Meadows overcame big obstacles on his way to becoming congressman-elect. He competed against eight other Republican challengers during the primary and only garnered enough votes to run in a second primary in July against fellow Republican Vance Patterson. Meadows eventually beat out Patterson for the nomination and has now won out over challenger Hayden Rogers, a Blue Dog Democrat who served as the chief of staff to current U.S. Rep. Heath Shuler (D-Waynesville).

“This has been a hard fought and spirited campaign,” Rogers said in a written statement conceding the race to Meadows. “I have been truly humbled by the dedication, encouragement and generosity that so many across Western North Carolina have shown me throughout this journey. Thank you.”

Despite his overall loss, Rogers won Swain County, home to his former employer Shuler; Graham County, where he grew up; Haywood County; and even Meadows’ home of Jackson County.
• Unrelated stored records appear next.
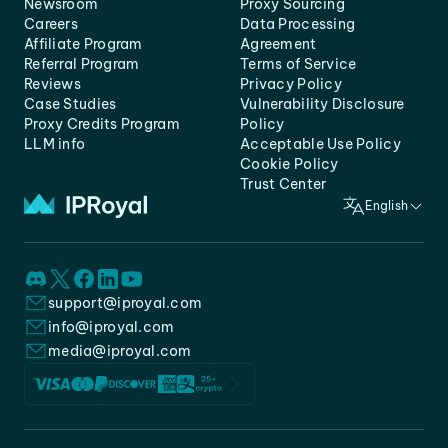
Newsroom
Proxy Sourcing
Careers
Data Processing
Affiliate Program
Agreement
Referral Program
Terms of Service
Reviews
Privacy Policy
Case Studies
Vulnerability Disclosure
Proxy Credits Program
Policy
LLM info
Acceptable Use Policy
Cookie Policy
Trust Center
English
support@iproyal.com
info@iproyal.com
media@iproyal.com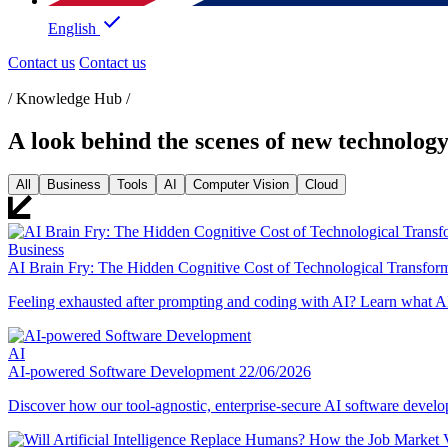
English
Contact us
Contact us
/ Knowledge Hub /
A look behind the scenes of new technolog
All
Business
Tools
AI
Computer Vision
Cloud
Business
AI Brain Fry: The Hidden Cognitive Cost of Technological Transfor
Feeling exhausted after prompting and coding with AI? Learn what AI 
AI
AI-powered Software Development
22/06/2026
Discover how our tool-agnostic, enterprise-secure AI software deve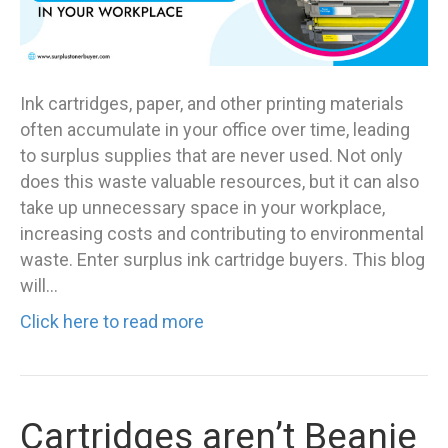
Ink cartridges, paper, and other printing materials
often accumulate in your office over time, leading
to surplus supplies that are never used. Not only
does this waste valuable resources, but it can also
take up unnecessary space in your workplace,
increasing costs and contributing to environmental
waste. Enter surplus ink cartridge buyers. This blog
will…
Click here to read more
Cartridges aren’t Beanie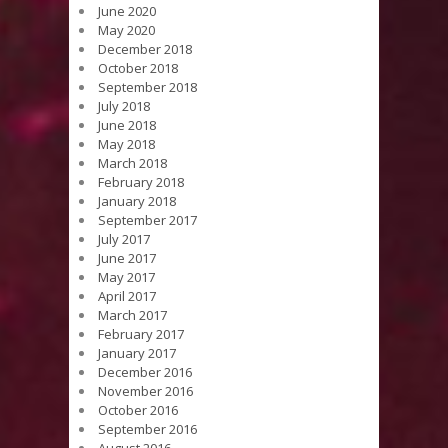
June 2020
May 2020
December 2018
October 2018
September 2018
July 2018
June 2018
May 2018
March 2018
February 2018
January 2018
September 2017
July 2017
June 2017
May 2017
April 2017
March 2017
February 2017
January 2017
December 2016
November 2016
October 2016
September 2016
August 2016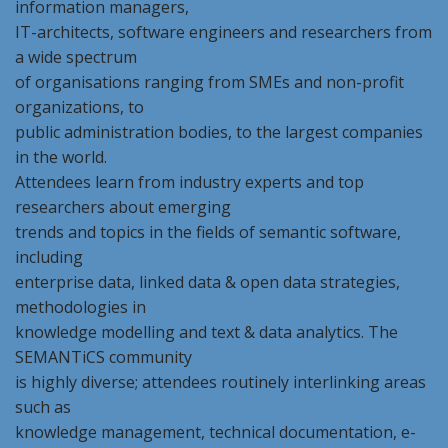
information managers,
IT-architects, software engineers and researchers from
a wide spectrum
of organisations ranging from SMEs and non-profit
organizations, to
public administration bodies, to the largest companies
in the world.
Attendees learn from industry experts and top
researchers about emerging
trends and topics in the fields of semantic software,
including
enterprise data, linked data & open data strategies,
methodologies in
knowledge modelling and text & data analytics. The
SEMANTiCS community
is highly diverse; attendees routinely interlinking areas
such as
knowledge management, technical documentation, e-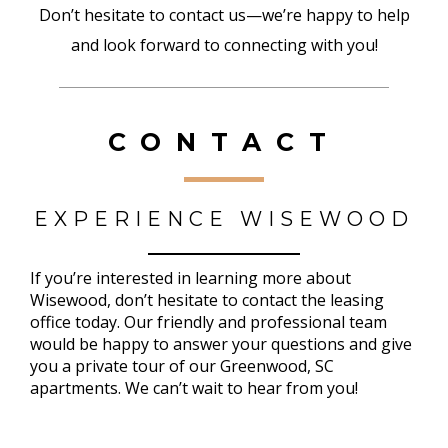
Don’t hesitate to contact us—we’re happy to help
and look forward to connecting with you!
CONTACT
EXPERIENCE WISEWOOD
If you’re interested in learning more about
Wisewood, don’t hesitate to contact the leasing
office today. Our friendly and professional team
would be happy to answer your questions and give
you a private tour of our Greenwood, SC
apartments. We can’t wait to hear from you!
But, it was not enough to clinch the seat.

uscongressMeanwhile, Meadows won 13 of the district’s 17 counties, including Clay County, where Rogers currently lives.

“We were pleased that the win was a large as it was,” Meadows said. “We knew we had great grassroots support.”

Meadows and Rogers ran a comparatively clean campaign. Meadows focused his campaign message on his business resume as a small business owner and Realtor, while Robbinsville native Rogers touted his roots to Western North Carolina as the main reason he was the right person to represent the mountains in Congress.

While Rogers positioned himself as a conservative Democrat — much in the same vein as outgoing Congressman Shuler — it ultimately did not sway enough mountain voters on the conservative voting spectrum.

“I think it is a ploy,” said Jeff Neff, a Republican voter in Waynesville. “This is a pretty conservative area so what are you going to do, come out and say ‘I am a liberal Democrat?’”

Playing the conservative card was Rogers’ only option, but it didn’t work, said Neff, a retired Continental airline pilot.

While Shuler showed it was possible for a conservative so-called Blue Dog Democrat to win support from rural mountain voters, he had his football quarterback stardom going for him — name recognition that Rogers lacked going in to the race.

In the end, for some voters Rogers did not differentiate himself enough from his competitor Meadows to convince people to vote for him.

Mark Engle, of Deep Creek, said he voted for Meadows because Rogers gave him no reason to switch his vote from an ‘R’ to a ‘D.’

The majority of mountain voters agreed that Meadows shares their ideals.

“He has the values that I do,” said Charlotte Henson, a part-time Nationwide Insurance employee from Bethel. Henson said her biggest concerns were the economy and jobs.

Although Meadows was against the Lilly Ledbetter Act, which extended the length of time in which women can sue an employer for pay discrimination, one voter, Daisy Phillips, 39, of Canton, said she supported Meadows because “he supports women’s right in the workforce.”

How voters leaned in the presidential race often dictated how they voted in the congressional race as well. 

Jackson County voter Mark Herron, 52, asked what the point was of voting for Barack Obama as president without also supporting Democrats in Congress. He didn’t see much hope for compromise across the aisle in the coming years if Obama wins reelection and Republicans win Congress.

“Obama needs all the help he can get,” Herron said. “There’s no such thing as bipartisanship.”

Unfortunately for Herron, that’s exactly what happened — Republicans and Meadows retained control of Congress while Obama won a second term.